The pictures stay out. Please retype every line below exactly.

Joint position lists
= Beginning of Section =
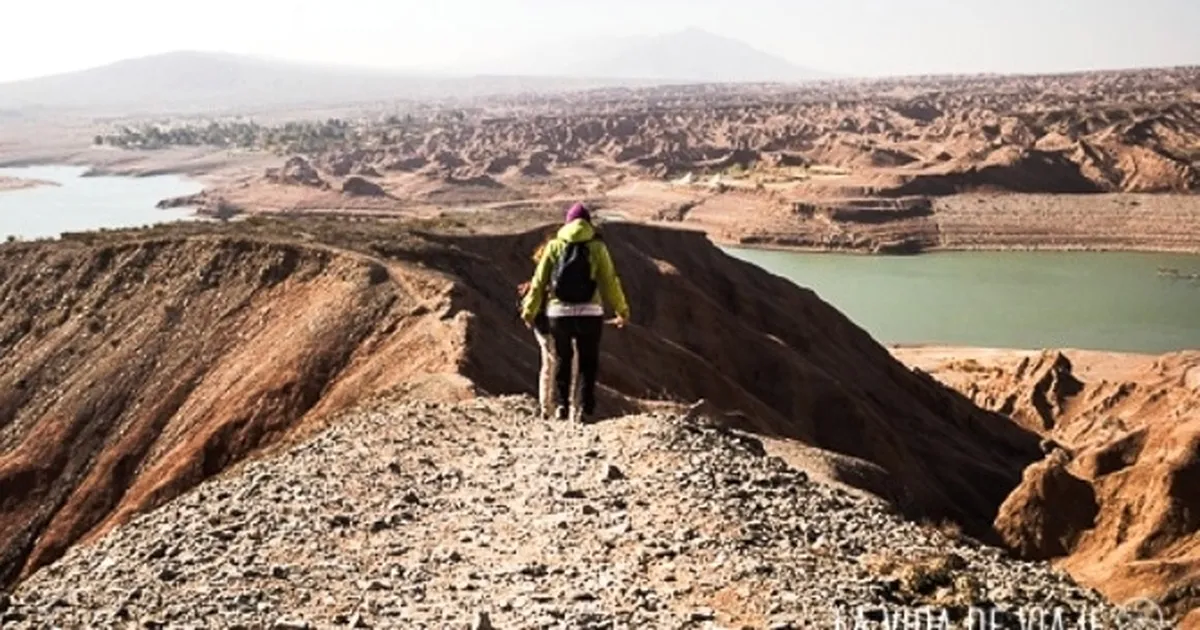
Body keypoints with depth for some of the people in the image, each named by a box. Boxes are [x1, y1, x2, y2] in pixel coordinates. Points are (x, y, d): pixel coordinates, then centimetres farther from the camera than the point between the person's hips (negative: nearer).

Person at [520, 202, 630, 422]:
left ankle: (562, 406, 11)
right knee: (588, 362, 11)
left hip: (559, 313, 2)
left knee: (563, 360, 18)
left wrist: (529, 311, 13)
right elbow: (610, 281, -2)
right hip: (589, 313, -1)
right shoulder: (597, 247, 1)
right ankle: (585, 409, 4)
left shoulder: (554, 245, 5)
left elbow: (539, 280, 4)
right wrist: (622, 310, 8)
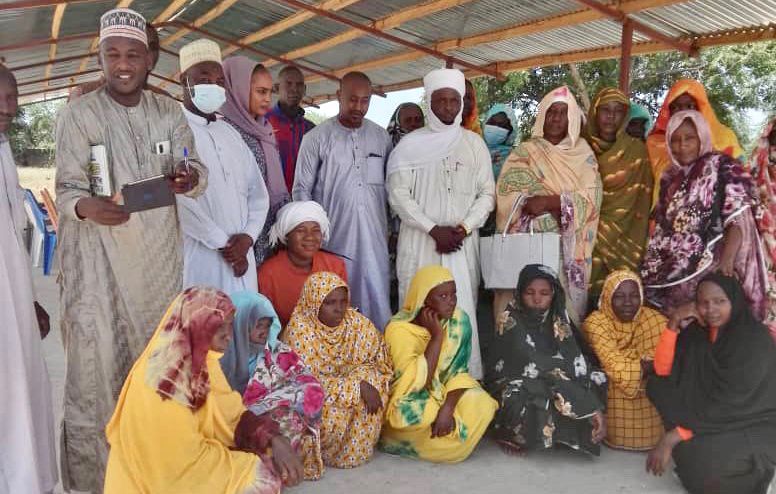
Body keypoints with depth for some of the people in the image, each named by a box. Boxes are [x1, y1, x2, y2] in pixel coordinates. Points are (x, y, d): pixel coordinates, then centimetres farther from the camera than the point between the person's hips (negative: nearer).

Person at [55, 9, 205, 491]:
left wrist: (192, 177, -20)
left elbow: (192, 168, 5)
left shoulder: (170, 112, 7)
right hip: (98, 257, -3)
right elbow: (67, 187, -7)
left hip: (160, 253, 4)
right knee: (97, 361, -5)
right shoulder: (77, 114, -4)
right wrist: (86, 206, -29)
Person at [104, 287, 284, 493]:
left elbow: (229, 410, 1)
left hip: (190, 450, 7)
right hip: (169, 475, -7)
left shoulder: (198, 357, -6)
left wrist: (273, 439, -12)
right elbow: (186, 455, -23)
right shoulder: (164, 378, -27)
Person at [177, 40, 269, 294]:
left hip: (241, 258, 6)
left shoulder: (231, 134, 16)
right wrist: (222, 244, -10)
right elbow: (179, 199, -14)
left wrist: (247, 237, -3)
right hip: (198, 260, -6)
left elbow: (257, 192, 14)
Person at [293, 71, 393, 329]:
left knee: (376, 299, 1)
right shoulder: (317, 138, 0)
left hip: (374, 238, 2)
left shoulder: (381, 137, 9)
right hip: (333, 240, -2)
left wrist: (392, 226, 10)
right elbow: (302, 190, 3)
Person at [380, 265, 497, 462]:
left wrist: (447, 408, -27)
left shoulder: (459, 320, -9)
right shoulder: (399, 329, -21)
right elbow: (416, 381, -30)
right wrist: (437, 335, -29)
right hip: (411, 401, -3)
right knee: (423, 416, -34)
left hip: (443, 394, 3)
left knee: (482, 405, -23)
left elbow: (459, 371, -10)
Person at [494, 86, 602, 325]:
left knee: (566, 300, 1)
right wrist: (564, 202, -15)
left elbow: (591, 197, -3)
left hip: (568, 246, 1)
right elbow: (506, 193, -7)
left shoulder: (583, 152, 9)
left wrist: (551, 201, -18)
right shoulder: (525, 151, 6)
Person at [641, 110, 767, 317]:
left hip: (710, 270, -6)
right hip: (673, 271, 6)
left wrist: (727, 261, -27)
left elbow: (738, 220, -13)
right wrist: (649, 266, 10)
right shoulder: (671, 177, 15)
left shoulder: (721, 168, -4)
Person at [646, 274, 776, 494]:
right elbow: (663, 370, -3)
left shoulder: (754, 341, -22)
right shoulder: (699, 330, -3)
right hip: (710, 416, 7)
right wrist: (673, 325, -17)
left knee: (703, 458, -33)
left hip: (754, 425, -6)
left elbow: (728, 404, -27)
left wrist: (672, 437, -29)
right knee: (656, 385, -9)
= End of Section =
• ANSWER:
Body keypoints with depth for some of the people in the image, each named by a box. Boxes are [x1, y1, x2, y2] in pixel coordinates. Points are (x, y, d): pixel coordinates, then centimetres farther from the camera than the point between the person's hips (negative: nearer).

Person at [520, 202, 630, 422]:
left ankle: (562, 406, 11)
right knee: (588, 362, 11)
left hip: (559, 313, 2)
left knee: (563, 360, 18)
left wrist: (529, 311, 13)
right elbow: (610, 281, -2)
right hip: (589, 313, -1)
right shoulder: (597, 247, 1)
right ankle: (585, 409, 4)
left shoulder: (554, 245, 5)
left elbow: (539, 280, 4)
right wrist: (622, 310, 8)
Body keypoints with depth for some of the people in the image, each named by a box. Boxes are [x1, y1, x2, y2] in pixel coordinates. Points are (x, y, d): pixel coordinates, then centimetres farther from the camera than the point between the person's hips (negative: nearer).

Person at [55, 9, 205, 491]:
left wrist: (192, 177, -20)
left elbow: (192, 168, 5)
left shoulder: (170, 112, 7)
right hip: (98, 257, -3)
right elbow: (67, 187, -7)
left hip: (160, 253, 4)
right knee: (97, 361, -5)
right shoulder: (77, 114, -4)
right wrist: (86, 206, -29)
Person at [104, 287, 284, 493]:
left elbow: (229, 410, 1)
left hip: (190, 450, 7)
right hip: (169, 475, -7)
left shoulder: (198, 357, -6)
left wrist: (273, 439, -12)
right elbow: (186, 455, -23)
right shoulder: (164, 378, -27)
Person at [177, 40, 269, 294]:
left hip: (241, 258, 6)
left shoulder: (231, 134, 16)
right wrist: (222, 244, -10)
right elbow: (179, 199, -14)
left wrist: (247, 237, -3)
right hip: (198, 260, -6)
left elbow: (257, 192, 14)
Person at [293, 71, 393, 329]:
left knee: (376, 299, 1)
right shoulder: (317, 138, 0)
left hip: (374, 238, 2)
left shoulder: (381, 137, 9)
right hip: (333, 240, -2)
left wrist: (392, 226, 10)
right elbow: (302, 190, 3)
Person at [380, 265, 497, 462]:
left wrist: (447, 408, -27)
left shoulder: (459, 320, -9)
right shoulder: (399, 329, -21)
right elbow: (416, 381, -30)
right wrist: (437, 335, -29)
right hip: (411, 401, -3)
right knee: (423, 416, -34)
left hip: (443, 394, 3)
left knee: (482, 405, -23)
left elbow: (459, 371, -10)
Person at [494, 86, 602, 325]:
left knee: (566, 300, 1)
right wrist: (564, 202, -15)
left elbow: (591, 197, -3)
left hip: (568, 246, 1)
right elbow: (506, 193, -7)
left shoulder: (583, 152, 9)
left wrist: (551, 201, -18)
right shoulder: (525, 151, 6)
Person at [641, 110, 767, 317]:
left hip: (710, 270, -6)
right hip: (673, 271, 6)
left wrist: (727, 261, -27)
left elbow: (738, 220, -13)
right wrist: (649, 266, 10)
right shoulder: (671, 177, 15)
left shoulder: (721, 168, -4)
Person at [646, 274, 776, 494]:
right elbow: (663, 370, -3)
left shoulder: (754, 341, -22)
right shoulder: (699, 330, -3)
right hip: (710, 416, 7)
right wrist: (673, 325, -17)
left knee: (703, 458, -33)
left hip: (754, 425, -6)
left elbow: (728, 404, -27)
left wrist: (672, 437, -29)
right knee: (656, 385, -9)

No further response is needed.